EXERCISE:
Restate word for word the lines that run from the one containing "wire [127:0] sub_data_out,shift_data_out;" to the last line of the data, both ends included.

Items from a data source
====================

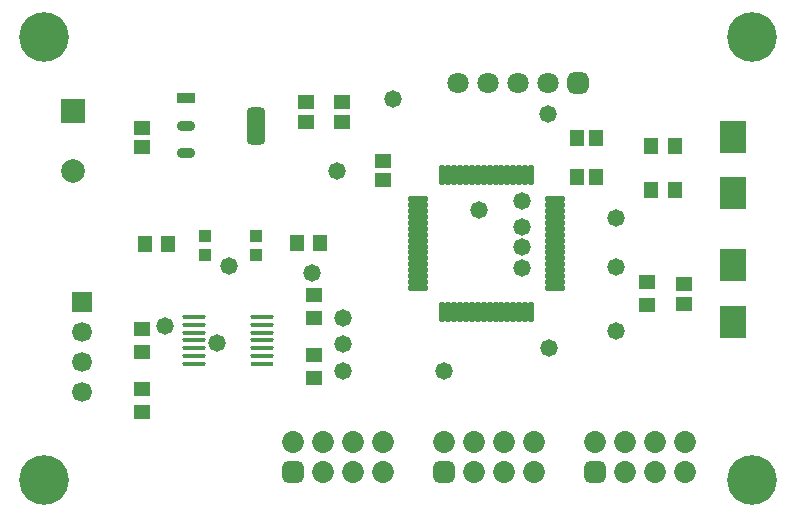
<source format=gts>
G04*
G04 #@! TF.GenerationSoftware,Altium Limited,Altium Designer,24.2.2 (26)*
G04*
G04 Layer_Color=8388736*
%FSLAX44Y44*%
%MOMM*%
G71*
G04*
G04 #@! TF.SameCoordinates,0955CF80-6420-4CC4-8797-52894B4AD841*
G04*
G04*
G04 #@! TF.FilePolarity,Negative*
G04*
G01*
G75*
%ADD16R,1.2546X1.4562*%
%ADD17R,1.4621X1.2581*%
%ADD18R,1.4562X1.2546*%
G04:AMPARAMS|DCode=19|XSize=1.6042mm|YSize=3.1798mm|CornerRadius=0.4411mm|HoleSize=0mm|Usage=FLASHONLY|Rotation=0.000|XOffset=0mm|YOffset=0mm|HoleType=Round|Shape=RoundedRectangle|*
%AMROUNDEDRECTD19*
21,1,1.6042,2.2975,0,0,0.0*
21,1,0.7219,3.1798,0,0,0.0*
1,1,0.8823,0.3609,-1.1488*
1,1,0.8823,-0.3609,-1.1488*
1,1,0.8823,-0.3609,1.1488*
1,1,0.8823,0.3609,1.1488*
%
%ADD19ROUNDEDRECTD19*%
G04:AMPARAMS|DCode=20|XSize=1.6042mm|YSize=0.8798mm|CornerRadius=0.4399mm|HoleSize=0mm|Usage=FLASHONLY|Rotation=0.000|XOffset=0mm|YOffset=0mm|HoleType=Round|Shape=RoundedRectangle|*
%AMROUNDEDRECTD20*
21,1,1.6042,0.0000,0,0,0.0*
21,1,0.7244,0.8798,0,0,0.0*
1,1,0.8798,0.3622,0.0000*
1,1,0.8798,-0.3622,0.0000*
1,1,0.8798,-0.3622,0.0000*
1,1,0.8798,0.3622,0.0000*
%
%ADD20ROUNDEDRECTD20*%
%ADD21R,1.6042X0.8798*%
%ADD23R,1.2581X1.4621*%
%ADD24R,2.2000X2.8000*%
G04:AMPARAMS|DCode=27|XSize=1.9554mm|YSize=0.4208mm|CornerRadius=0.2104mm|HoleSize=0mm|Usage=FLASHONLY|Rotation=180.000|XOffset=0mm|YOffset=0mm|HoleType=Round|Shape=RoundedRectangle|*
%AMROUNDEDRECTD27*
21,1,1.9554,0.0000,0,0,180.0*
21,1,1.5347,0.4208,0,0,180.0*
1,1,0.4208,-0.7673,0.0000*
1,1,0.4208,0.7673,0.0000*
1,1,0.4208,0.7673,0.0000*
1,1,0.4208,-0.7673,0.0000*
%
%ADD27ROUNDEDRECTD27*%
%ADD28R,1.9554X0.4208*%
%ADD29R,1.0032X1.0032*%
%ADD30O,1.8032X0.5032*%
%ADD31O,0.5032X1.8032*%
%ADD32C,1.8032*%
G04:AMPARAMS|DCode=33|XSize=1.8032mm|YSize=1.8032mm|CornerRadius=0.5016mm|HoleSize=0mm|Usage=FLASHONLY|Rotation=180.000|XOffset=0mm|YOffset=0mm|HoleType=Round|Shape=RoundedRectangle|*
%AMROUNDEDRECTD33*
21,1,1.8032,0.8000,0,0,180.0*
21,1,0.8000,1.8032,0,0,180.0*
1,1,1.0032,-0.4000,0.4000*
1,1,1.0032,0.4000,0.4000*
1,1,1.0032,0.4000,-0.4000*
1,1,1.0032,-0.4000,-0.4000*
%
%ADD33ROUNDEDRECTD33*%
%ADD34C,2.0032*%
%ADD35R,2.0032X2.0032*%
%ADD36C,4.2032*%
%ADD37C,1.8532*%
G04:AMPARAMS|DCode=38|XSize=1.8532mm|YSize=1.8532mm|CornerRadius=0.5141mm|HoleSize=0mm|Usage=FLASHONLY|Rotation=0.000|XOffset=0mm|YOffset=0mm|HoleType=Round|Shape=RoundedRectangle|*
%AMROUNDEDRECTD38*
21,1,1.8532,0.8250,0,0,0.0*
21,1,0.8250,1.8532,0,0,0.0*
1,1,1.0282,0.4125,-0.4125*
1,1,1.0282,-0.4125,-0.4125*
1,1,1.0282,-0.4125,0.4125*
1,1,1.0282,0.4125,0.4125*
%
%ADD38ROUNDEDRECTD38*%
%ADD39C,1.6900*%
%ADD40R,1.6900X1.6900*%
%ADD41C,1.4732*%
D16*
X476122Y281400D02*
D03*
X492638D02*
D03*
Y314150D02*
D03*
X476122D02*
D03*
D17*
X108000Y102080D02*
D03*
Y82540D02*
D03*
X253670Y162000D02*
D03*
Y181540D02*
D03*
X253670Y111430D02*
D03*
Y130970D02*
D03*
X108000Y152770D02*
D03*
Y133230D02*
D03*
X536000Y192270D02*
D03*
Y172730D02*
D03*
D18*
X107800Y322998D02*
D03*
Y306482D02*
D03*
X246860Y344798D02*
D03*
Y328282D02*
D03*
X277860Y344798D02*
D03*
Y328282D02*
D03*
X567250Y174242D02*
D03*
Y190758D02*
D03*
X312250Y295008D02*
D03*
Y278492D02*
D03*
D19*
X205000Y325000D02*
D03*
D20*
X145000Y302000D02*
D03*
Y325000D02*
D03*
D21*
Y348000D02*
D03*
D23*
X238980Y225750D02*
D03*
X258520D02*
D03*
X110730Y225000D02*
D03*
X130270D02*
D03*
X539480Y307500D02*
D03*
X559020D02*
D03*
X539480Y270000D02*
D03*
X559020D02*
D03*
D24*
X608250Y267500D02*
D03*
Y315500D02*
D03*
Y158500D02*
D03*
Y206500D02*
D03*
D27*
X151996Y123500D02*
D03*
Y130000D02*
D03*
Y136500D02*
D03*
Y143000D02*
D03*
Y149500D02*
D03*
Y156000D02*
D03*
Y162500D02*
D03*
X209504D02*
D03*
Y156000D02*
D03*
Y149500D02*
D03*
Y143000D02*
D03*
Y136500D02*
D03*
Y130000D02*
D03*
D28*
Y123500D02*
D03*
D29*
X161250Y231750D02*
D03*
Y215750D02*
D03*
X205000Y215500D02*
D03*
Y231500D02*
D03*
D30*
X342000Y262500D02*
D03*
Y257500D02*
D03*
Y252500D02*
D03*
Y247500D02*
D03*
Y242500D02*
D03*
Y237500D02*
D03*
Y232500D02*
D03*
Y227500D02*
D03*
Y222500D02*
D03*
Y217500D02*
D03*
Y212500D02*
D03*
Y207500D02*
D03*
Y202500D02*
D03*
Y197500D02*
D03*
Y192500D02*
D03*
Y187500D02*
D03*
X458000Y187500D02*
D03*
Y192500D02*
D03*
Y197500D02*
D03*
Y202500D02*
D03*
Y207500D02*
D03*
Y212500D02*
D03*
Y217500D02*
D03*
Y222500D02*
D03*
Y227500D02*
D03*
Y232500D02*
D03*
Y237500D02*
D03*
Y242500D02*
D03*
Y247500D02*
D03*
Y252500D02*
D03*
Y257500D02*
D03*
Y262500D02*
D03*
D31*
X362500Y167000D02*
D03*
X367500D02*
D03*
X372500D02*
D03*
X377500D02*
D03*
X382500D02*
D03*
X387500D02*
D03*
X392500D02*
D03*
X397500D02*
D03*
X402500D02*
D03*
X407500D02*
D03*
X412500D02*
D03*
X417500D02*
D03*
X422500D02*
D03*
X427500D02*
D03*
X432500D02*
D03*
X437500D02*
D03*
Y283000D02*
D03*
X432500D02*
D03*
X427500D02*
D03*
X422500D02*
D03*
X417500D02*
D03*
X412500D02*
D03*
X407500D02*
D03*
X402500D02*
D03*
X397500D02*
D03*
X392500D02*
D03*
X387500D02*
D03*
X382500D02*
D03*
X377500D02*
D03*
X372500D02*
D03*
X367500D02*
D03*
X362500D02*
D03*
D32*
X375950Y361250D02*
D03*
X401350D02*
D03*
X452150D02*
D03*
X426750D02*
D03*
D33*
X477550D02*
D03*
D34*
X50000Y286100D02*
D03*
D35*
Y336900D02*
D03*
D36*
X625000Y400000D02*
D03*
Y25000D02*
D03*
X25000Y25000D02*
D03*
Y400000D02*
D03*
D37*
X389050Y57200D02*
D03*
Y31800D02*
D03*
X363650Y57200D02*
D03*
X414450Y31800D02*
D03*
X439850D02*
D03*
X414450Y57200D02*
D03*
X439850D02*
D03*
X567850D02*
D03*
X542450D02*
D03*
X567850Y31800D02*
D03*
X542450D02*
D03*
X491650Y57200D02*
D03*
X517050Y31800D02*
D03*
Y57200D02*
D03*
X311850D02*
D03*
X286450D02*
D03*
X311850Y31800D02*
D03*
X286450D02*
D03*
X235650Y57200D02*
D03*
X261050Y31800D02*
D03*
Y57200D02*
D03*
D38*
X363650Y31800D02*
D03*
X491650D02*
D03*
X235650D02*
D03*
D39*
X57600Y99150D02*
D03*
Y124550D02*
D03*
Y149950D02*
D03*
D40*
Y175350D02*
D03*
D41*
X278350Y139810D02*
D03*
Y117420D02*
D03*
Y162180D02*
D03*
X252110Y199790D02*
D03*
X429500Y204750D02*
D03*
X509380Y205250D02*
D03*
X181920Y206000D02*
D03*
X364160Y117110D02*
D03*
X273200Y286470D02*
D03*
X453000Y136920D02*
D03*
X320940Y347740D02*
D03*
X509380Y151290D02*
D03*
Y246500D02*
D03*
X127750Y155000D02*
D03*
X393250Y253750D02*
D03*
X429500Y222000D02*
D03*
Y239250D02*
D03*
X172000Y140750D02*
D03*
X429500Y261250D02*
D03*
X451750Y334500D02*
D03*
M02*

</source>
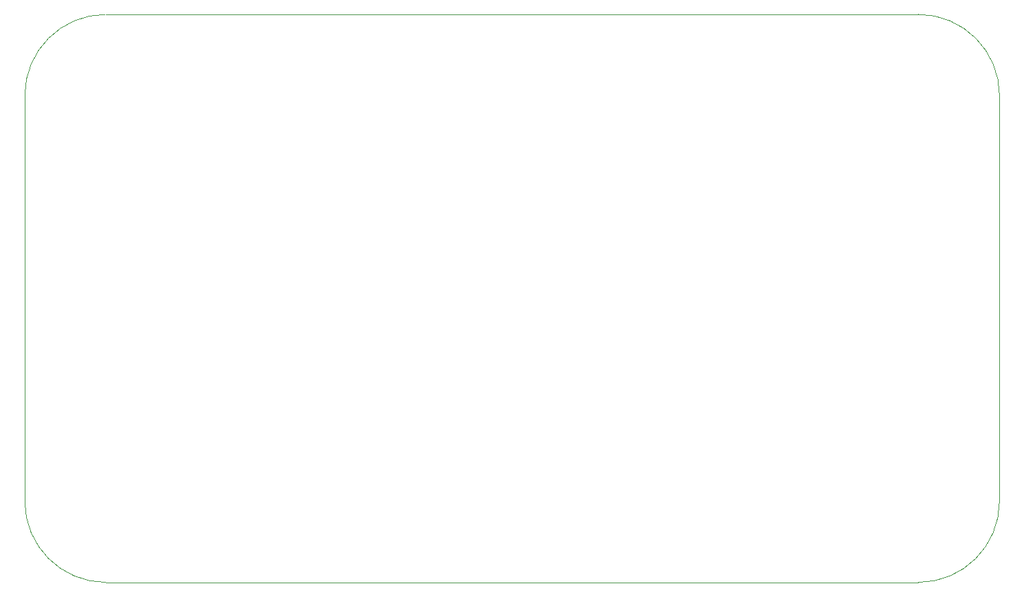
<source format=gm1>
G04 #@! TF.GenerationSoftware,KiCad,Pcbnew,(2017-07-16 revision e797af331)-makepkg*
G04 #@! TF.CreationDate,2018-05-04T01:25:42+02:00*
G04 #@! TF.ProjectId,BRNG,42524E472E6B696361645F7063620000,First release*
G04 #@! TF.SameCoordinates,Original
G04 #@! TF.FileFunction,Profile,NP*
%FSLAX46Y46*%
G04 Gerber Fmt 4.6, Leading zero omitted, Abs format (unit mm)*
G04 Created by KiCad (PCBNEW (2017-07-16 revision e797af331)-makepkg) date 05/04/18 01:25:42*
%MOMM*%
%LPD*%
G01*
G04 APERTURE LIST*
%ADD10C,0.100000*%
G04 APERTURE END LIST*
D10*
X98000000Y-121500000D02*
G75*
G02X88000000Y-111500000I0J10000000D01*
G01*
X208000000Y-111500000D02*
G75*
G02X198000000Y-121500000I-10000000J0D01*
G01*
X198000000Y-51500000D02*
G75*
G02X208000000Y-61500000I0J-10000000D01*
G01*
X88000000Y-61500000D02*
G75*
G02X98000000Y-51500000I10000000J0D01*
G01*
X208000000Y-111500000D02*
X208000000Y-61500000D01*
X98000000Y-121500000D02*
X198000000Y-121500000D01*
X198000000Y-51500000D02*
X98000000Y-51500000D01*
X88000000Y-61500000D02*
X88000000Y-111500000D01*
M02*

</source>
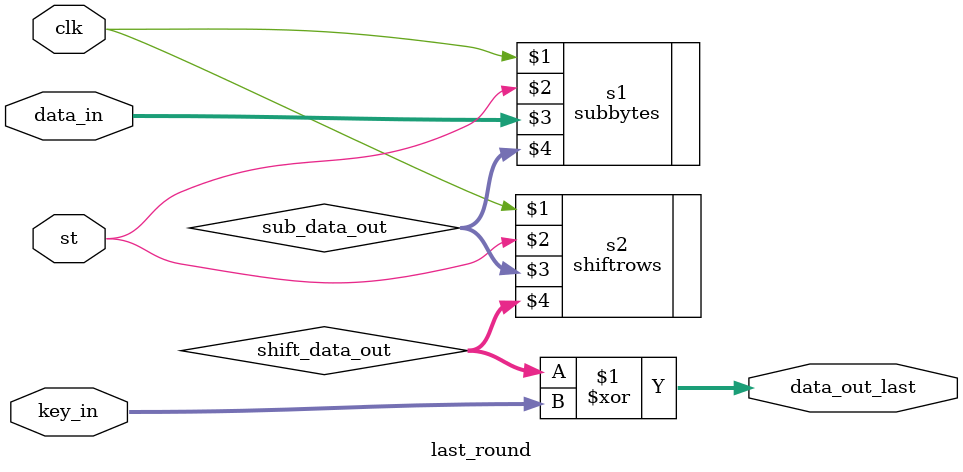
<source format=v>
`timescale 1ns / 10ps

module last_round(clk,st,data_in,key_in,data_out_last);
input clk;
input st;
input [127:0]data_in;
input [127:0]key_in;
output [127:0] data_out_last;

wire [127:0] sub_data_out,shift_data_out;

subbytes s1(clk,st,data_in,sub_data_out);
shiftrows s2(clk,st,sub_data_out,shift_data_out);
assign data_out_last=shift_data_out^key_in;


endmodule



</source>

====================

RESPONSE TO THE EXERCISE:
wire [127:0] sub_data_out,shift_data_out;

subbytes s1(clk,st,data_in,sub_data_out);
shiftrows s2(clk,st,sub_data_out,shift_data_out);
assign data_out_last=shift_data_out^key_in;


endmodule



</source>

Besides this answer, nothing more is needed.